Module 12 - Screen target sequences for RBP/de Novo motifs

getMotifs()

The function getMotifs() scans the target sequences from module 9-11 for the presence of recurrent motifs of a specific length defined in input. Briefly, we first compute all possible motifs of a given length (defined by the argument width of the function), and then the target sequences are scanned for the presence of those motifs. Also overlapping motifs are counted. The identified motifs can subsequently be matched with motifs of known RNA Binding Proteins (RBPs) deposited in the ATtRACT database. There can be multiple consensus binding motifs for each RBP ranging from 4 to 12 nucleotides. If the identified motifs matches with or they are part (as substring) within any RBP motifs it is marked and named with the name of the matching RBP. A motif can be shared by multiple RBPs, so in that case all RBPs are reported. It is possible to specify whether to report only motifs matching with RBPs or unknown motifs. By setting rbp = TRUE, only motifs matching with known RBP motifs are reported. By setting reverse = TRUE, all the RBP motifs in the ATtRACT data base and custom motifs reported in motifs.txt are reversed and analyzed together with the direct motifs as they are reported in the ATtRACT db and motifs.txt. Location of the selected motifs is also reported. This corresponds to the start position of the motif within the sequence (1-index based).

# Find motifs in the foreground target sequences
motifsFTS_gr <-
    getMotifs(targetsFTS_gr,
              species = "Hsapiens",
              width = 6,
              rbp = TRUE,
              reverse = FALSE)
# Find motifs in the background target sequences
motifsBTS_gr <-
    getMotifs(targetsBTS_gr,
              species = "Hsapiens",
              width = 6,
              rbp = TRUE,
              reverse = FALSE)

mergeMotifs()

The function mergeMotifs() groups all the motifs recognized by the same RBP and report the total counts.

mergedMotifsFTS_gr <- mergeMotifs(motifsFTS_gr)
mergedMotifsBTS_gr <- mergeMotifs(motifsBTS_gr)

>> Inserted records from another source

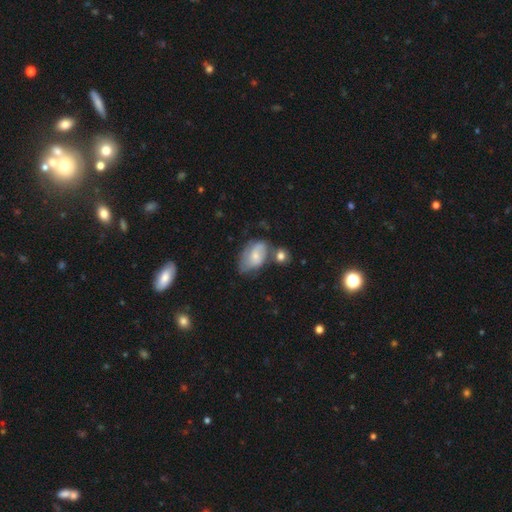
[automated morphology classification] The model was most divided on "smooth or featured": smooth: 50%, featured or disk: 43%, star or artifact: 7%. Remaining: how rounded — in between (88%); merging — none (41%).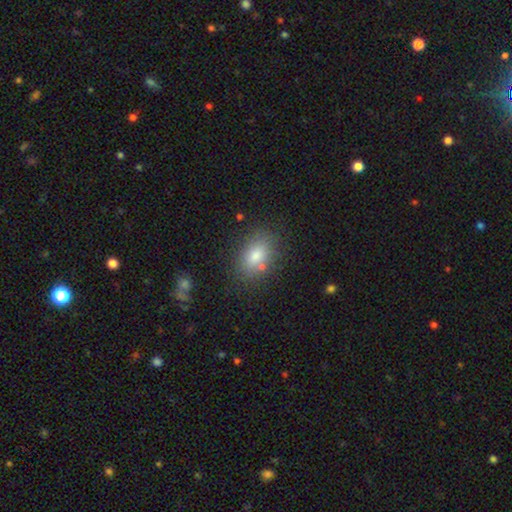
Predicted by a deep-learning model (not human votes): Q: Smooth or featured?
A: smooth (79%); runner-up: featured or disk (11%)
Q: How rounded?
A: in between (80%); runner-up: round (18%)
Q: Merging?
A: none (74%); runner-up: minor disturbance (14%)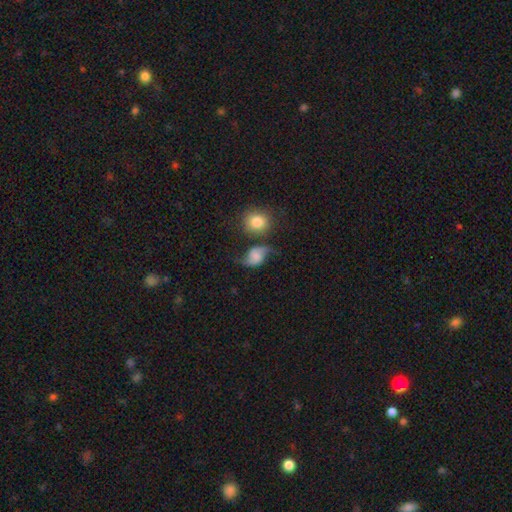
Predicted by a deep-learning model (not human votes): The model was most divided on "smooth or featured": featured or disk: 53%, smooth: 37%, star or artifact: 10%. Remaining: edge-on disk — no (96%); spiral arms — yes (89%); bar — no (53%); merging — none (49%); bulge size — none (38%).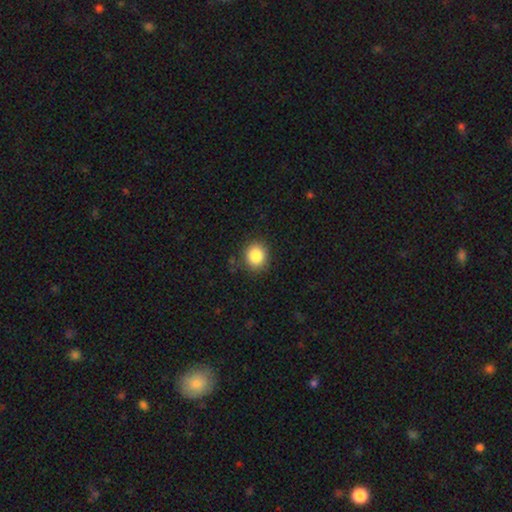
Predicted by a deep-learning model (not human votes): This is clearly a smooth galaxy (86%). How rounded: clearly round (81%). Merging: clearly none (86%).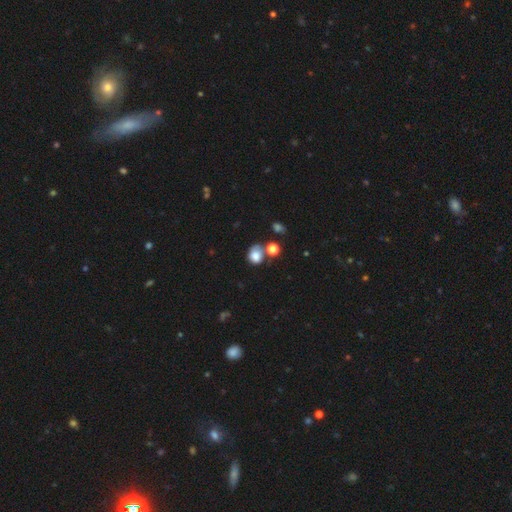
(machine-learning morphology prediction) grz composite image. It shows a smooth galaxy with no disk features (78%) that is round (62%). Merging: none (44%).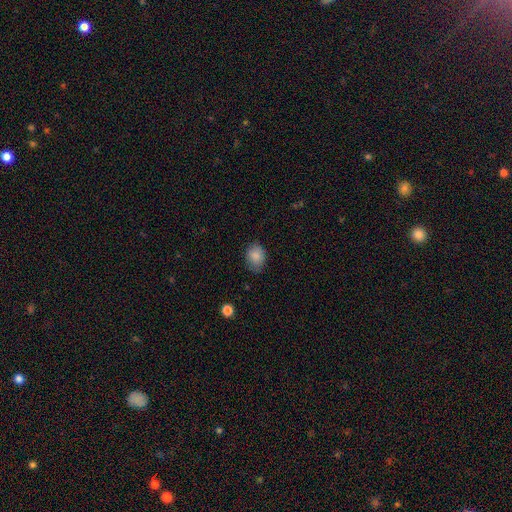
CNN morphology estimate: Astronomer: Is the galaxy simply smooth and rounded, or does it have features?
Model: smooth — 86%.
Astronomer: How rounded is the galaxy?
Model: in between — 62%.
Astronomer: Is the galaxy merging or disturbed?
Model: none — 77%.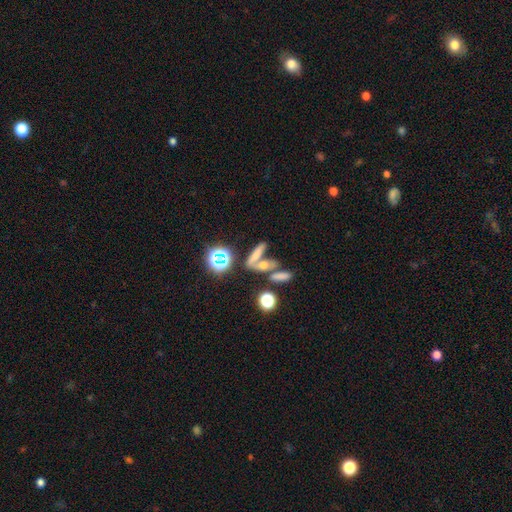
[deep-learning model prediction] Q: Smooth or featured?
A: smooth (55%); runner-up: featured or disk (23%)
Q: How rounded?
A: cigar-shaped (47%); runner-up: in between (40%)
Q: Merging?
A: merger (46%); runner-up: none (37%)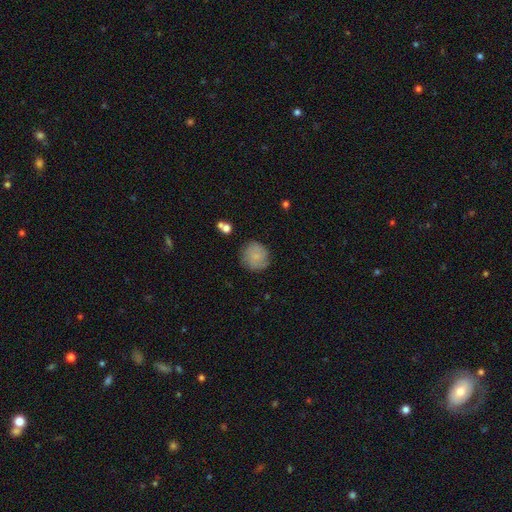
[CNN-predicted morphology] Overall: smooth (72%). How rounded: round (91%). Merging: none (80%).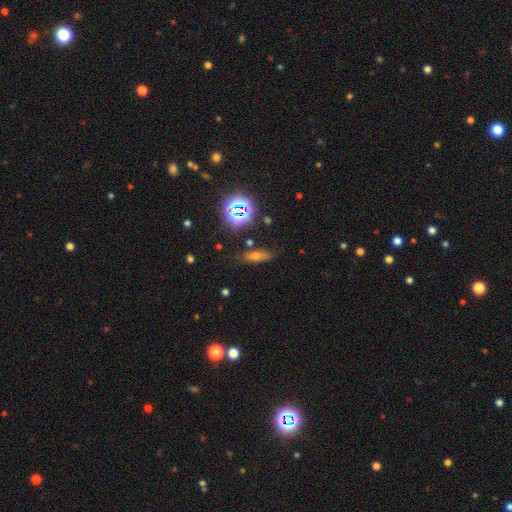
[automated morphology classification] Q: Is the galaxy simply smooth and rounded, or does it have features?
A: smooth — 50%.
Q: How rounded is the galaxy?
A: cigar-shaped — 51%.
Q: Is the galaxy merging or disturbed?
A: none — 80%.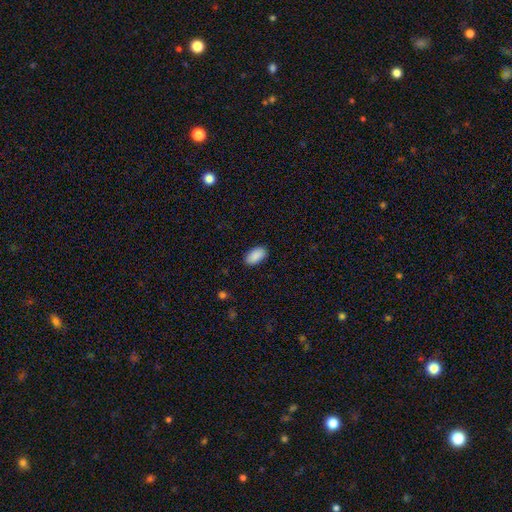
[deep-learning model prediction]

Retrieve and plot log2FC and counts of the motifs found in the target sequences (e.g. background and foreground). Adjust the normalization factors to the number of sequences of each group (if different).

# Plot
p <-
    plotMotifs(
        mergedMotifsFTS_gr,
        mergedMotifsBTS_gr,
        nf1 = nrow(annotatedCirc),
        nf2 = nrow(annotatedBackgroundCircs),
        log2FC = 1,
        df1Name = "circALPK2",
        df2Name = "Other circRNAs"
    )
ggarrange(p[[1]],
          p[[2]],
          labels = c("", ""),
          ncol = 2,
          nrow = 1)
\label{fig:figs} Bar chart showing the log2FC (cut-off = 1) and the normalized counts of the RBP motifs found in the region flanking the predicted back-spliced junction of circALPK2 compared to the remaining subset of 1457 filtered circRNAs.

Bar chart showing the log2FC (cut-off = 1) and the normalized counts of the RBP motifs found in the region flanking the predicted back-spliced junction of circALPK2 compared to the remaining subset of 1457 filtered circRNAs.

# Type p[[3]] to get the table
head(p[[3]])

The data frame contains the following columns:

  • foreground: number of motif found in the foreground target sequences (e.g. predicted circRNAs).

  • background: number of motifs found in the background target sequences (e.g. randomly generated circRNAs).

  • foregroundNorm: number of motif found in the foreground target sequences and normalized for the number of sequences analyzed.

  • backgroundNorm: number of motifs found in background target sequences and normalized for the number of sequences analyzed.

  • log2FC: log2 fold change calculated in this way (foregroundNorm+1)/(backgroundNorm+1).

  • motif: motif of the corresponding RBP.

NOTE: It is also possible to search for RBP motifs and unknown motifs in circRNA sequences and back-spliced junction sequences. For this purpose the target sequences have to be retrieved and then the functions getMotifs() and mergeMotifs() have to be run, as described above.

Module 13 - Screen circRNA sequences for miRNA binding sites

getMiRsites()

The function getMirSites() searches miRNA binding sites within circRNA sequences. Briefly, circRNAprofiler queries the miRBase database and retrieves the miRNA sequences which are subsequently reversed (3’->5’). Each circRNA sequence is then scanned using a sliding window of 1, for the presence of putative matches with the miRNA seed sequence.
For each iteration, the number of total matches (canonical Watson-Crick (WC) + non-canonical matches), continuous canonical WC matches and non-canonical matches between the 2 given sequences (miRNA seed region and miRNA seed region binding sites) are retrieved. A WC match occurs when adenosine (A) pairs with uracil (U) and guanine (G) pairs with cytosine (C). A perfect seed match has no gaps in alignment within the WC matching. A non-canonical match occurs when a G matches with U. A mismatch occurs when there is a gap in one of the two sequences (asymmetric mismatch) or in the following cases (symmetric mismatch): A-G or A-C or U-C. Only miRNA seed region binding sites that meet specific matching requirements are collected and reported in the final output. Of those binding sites, additional features are also reported. These features are the number of matches found between the target sequences and the central and supplementary regions of the miRNA. Information about the nucleotide at position 1 (t1), that is the nucleotide in the target sequence that matches with the nucleotide number 1 of the miRNA sequence. Finally, the percentage of AU nucleotides around the miRNA seed region binding sites is reported. The output is a list of data frames where each data frame contains the information relative to one circRNA. The following columns are present:

  • miRseqRev: miRNA sequence used in the analysis; e.g. 3’GAUUCGGUGGUACACUUUGGUC5’; GUGG: compensatory region (13-16); UACA: central region (9-12); CUUUGGU: seed (8-2).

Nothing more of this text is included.